HTML parse node issue

Hi Guys,

I've discovered a behavior difference of HTML parsing node according to Node-Red version (and maybe node.js version ??).

The following flow is just a "foo" string in msg.palyoad that shall be parsed in msg.payload output a array.

This works well on Node-red v1.2.6 (node.js v12.18.0), but not on v2.1.3 (Node.js v17.1.0).

I've already seen that before, but did put attention on this since a implemented bypass. THis means this issue not only related to that newest version...

I'm sure I'm not the only one facing this issue, but I cannot find any info about it on the web.

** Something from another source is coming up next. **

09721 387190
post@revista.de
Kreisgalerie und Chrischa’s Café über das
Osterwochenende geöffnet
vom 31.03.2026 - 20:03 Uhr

Can somebody help to fix this?

[{"id":"f15e247e303f869c","type":"inject","z":"8499110d.f4114","name":"","props":[{"p":"payload"},{"p":"topic","vt":"str"}],"repeat":"","crontab":"","once":false,"onceDelay":0.1,"topic":"","payload":"","payloadType":"date","x":330,"y":1400,"wires":[["9fbc3115654d8932"]]},{"id":"9fbc3115654d8932","type":"function","z":"8499110d.f4114","name":"","func":"msg.payload = \"<td>foo</td>\";\n\nreturn msg;","outputs":1,"noerr":0,"initialize":"","finalize":"","libs":[],"x":570,"y":1420,"wires":[["3daf3e4160f3b523"]]},{"id":"3daf3e4160f3b523","type":"html","z":"8499110d.f4114","name":"Get row data","property":"payload","outproperty":"payload","tag":"td","ret":"html","as":"single","x":770,"y":1420,"wires":[["38a638931bab31ce"]]},{"id":"38a638931bab31ce","type":"debug","z":"8499110d.f4114","name":"","active":true,"tosidebar":true,"console":false,"tostatus":false,"complete":"true","x":950,"y":1420,"wires":[]}]

Hello,

This was reported a while back from @bakman2 in this thread

The issue is with the html parser Cheerio.js library the Html node uses.

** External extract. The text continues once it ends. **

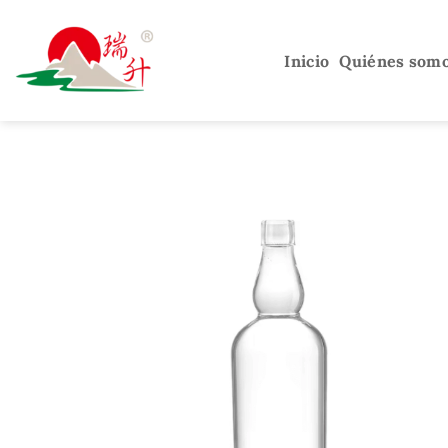
Saltar
al
Inicio
Quiénes som
contenido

its due to your string not being a full html document but a fragment.
(github page where Bakman opened the issue)


@knolleary
I played around with the Html node code where cheerio is used
var $ = cheerio.load(value, null, false);
seems to fix the issue but i didnt do much testing (just a cookbook example and Esalles flow)

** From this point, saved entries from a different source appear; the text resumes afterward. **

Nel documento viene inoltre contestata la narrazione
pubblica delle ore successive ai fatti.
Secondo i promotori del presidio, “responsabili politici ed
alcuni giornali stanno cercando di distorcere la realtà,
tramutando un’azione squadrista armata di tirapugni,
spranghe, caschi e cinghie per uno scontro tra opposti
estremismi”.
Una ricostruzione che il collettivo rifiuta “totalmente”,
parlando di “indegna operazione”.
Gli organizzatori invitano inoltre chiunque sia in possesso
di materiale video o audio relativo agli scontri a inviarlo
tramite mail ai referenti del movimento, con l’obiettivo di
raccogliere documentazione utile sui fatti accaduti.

Yes, that fixes this issue, but at the expense of breaking the majority use case where you do pass in a valid document.

The change to the underlying module of the HTML node was highlighted in the 2.0 release notes as a potential area of breaking change - although at the time we weren't 100% sure of what edge cases the change would manifest.

We have an item on the backlog to add an option to the HTML node to put it into fragment mode.

yea thats always a big problem with code changes :face_with_monocle:

in the case of the cookbook example where an http request is done on the the NodeRed home page and select the .node-red-latest-version, even if we pass the whole document as a fragment it still picks up the correct element .. i didnt notice any side effects .. but you are right, an option would be the safest.

I believe the “fragment” part they were referring to was more related to a td being part of a table/thead fragment (in the html spec)

<tr>
    <td>100</td>
    <td>200</td>
    <td>300</td>
</tr>

so cheerio because the above is not according to html specs it doesnt consider it as valid (table) and doesnt parse it ?

Indeed, if you put table tags around it, it works.